[Records from a data collection]
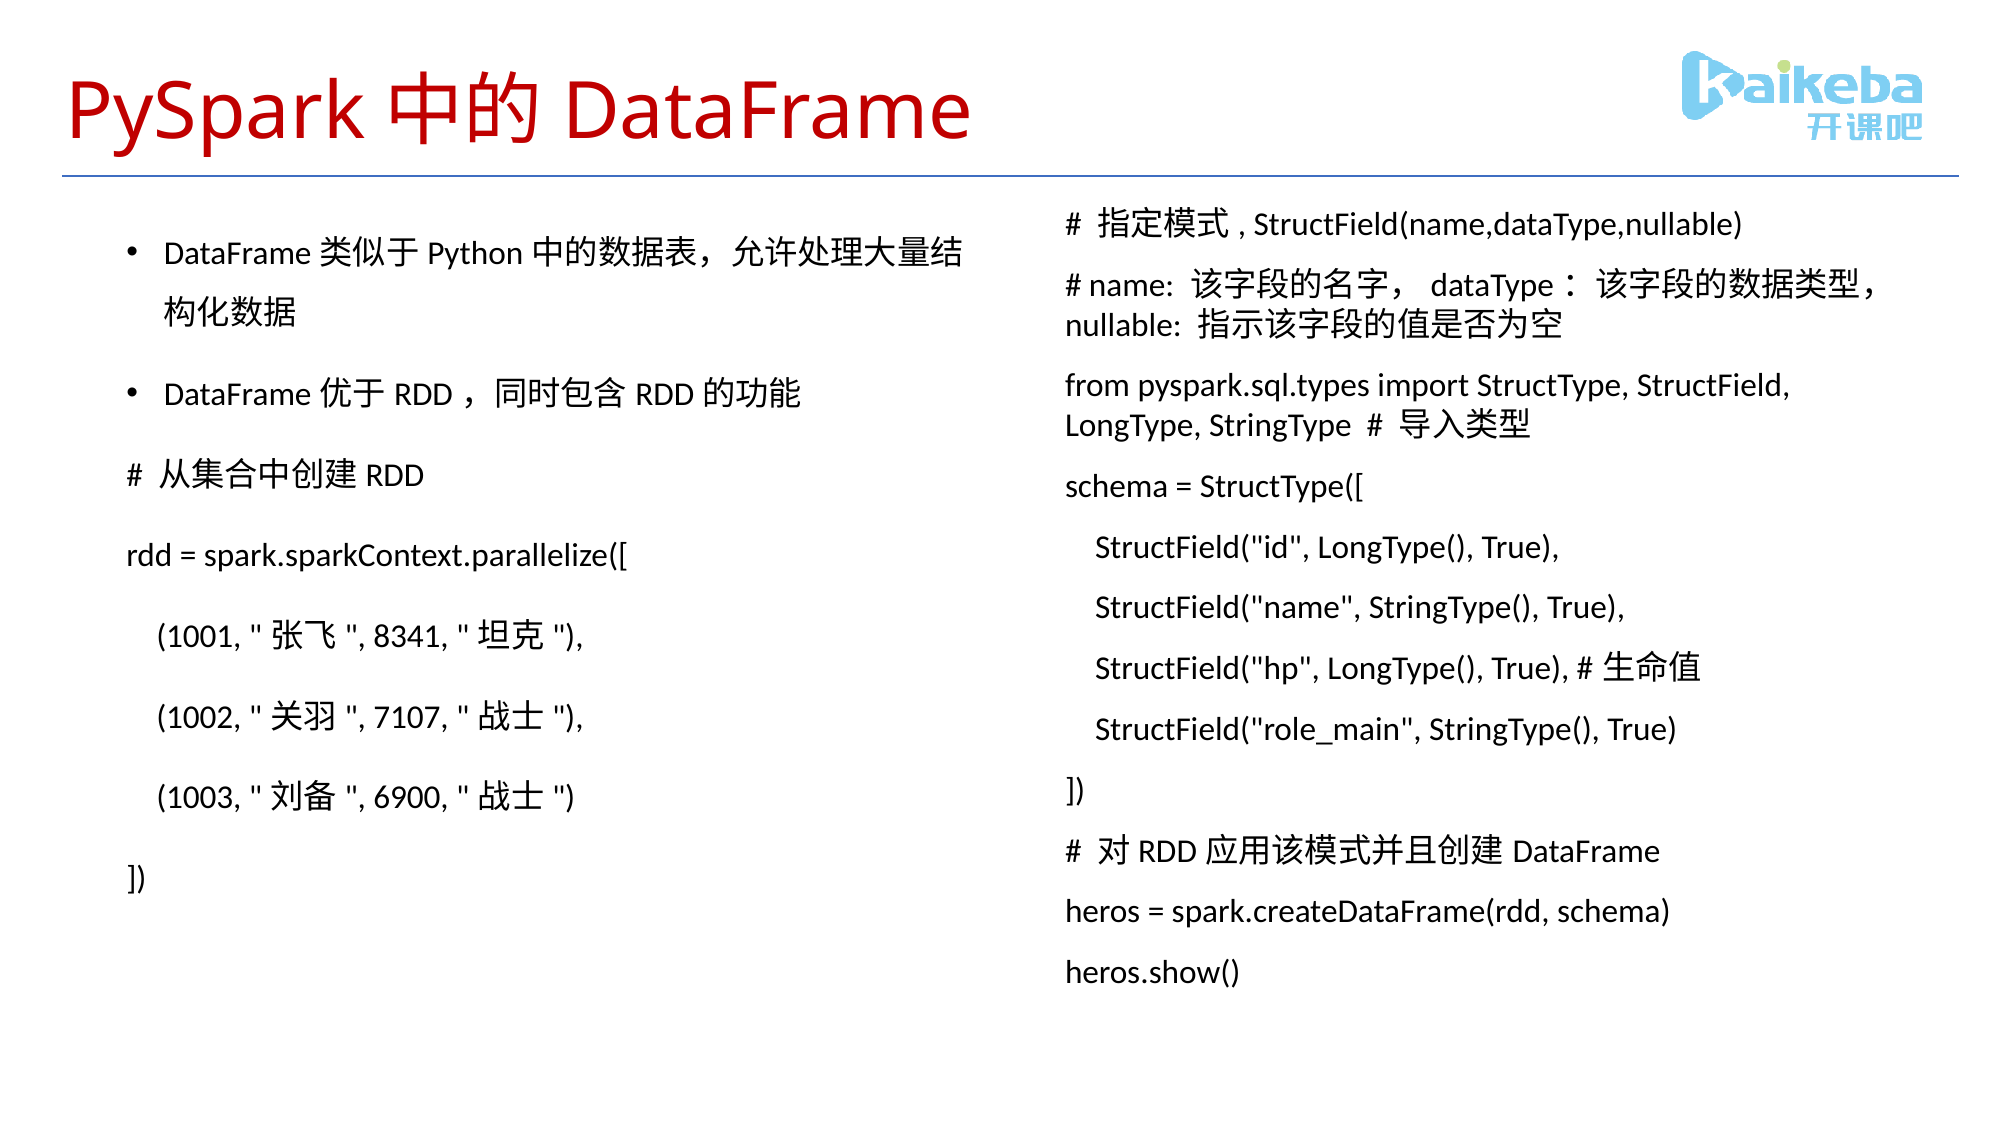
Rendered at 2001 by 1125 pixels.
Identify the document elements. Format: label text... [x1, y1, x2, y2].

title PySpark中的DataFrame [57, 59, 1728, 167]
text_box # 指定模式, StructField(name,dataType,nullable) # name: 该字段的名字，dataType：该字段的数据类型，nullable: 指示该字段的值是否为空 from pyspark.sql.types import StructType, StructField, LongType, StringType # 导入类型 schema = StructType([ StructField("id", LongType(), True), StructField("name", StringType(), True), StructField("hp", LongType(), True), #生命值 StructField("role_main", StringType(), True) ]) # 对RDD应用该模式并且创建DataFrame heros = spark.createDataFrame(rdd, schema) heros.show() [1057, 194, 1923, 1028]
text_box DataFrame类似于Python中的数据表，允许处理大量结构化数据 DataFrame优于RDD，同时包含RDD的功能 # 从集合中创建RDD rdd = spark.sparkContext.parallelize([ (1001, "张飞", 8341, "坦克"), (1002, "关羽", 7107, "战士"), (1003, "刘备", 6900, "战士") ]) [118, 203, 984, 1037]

» ASSIGNED TASK: From the first line to the last, reproduce the records above exactly and skip the pictures.

» EXERCISE SOLUTION:
Rendered at 2001 by 1125 pixels.
Identify the document elements. Format: label text... [x1, y1, x2, y2].

title PySpark中的DataFrame [57, 59, 1728, 167]
text_box # 指定模式, StructField(name,dataType,nullable) # name: 该字段的名字，dataType：该字段的数据类型，nullable: 指示该字段的值是否为空 from pyspark.sql.types import StructType, StructField, LongType, StringType # 导入类型 schema = StructType([ StructField("id", LongType(), True), StructField("name", StringType(), True), StructField("hp", LongType(), True), #生命值 StructField("role_main", StringType(), True) ]) # 对RDD应用该模式并且创建DataFrame heros = spark.createDataFrame(rdd, schema) heros.show() [1057, 194, 1923, 1028]
text_box DataFrame类似于Python中的数据表，允许处理大量结构化数据 DataFrame优于RDD，同时包含RDD的功能 # 从集合中创建RDD rdd = spark.sparkContext.parallelize([ (1001, "张飞", 8341, "坦克"), (1002, "关羽", 7107, "战士"), (1003, "刘备", 6900, "战士") ]) [118, 203, 984, 1037]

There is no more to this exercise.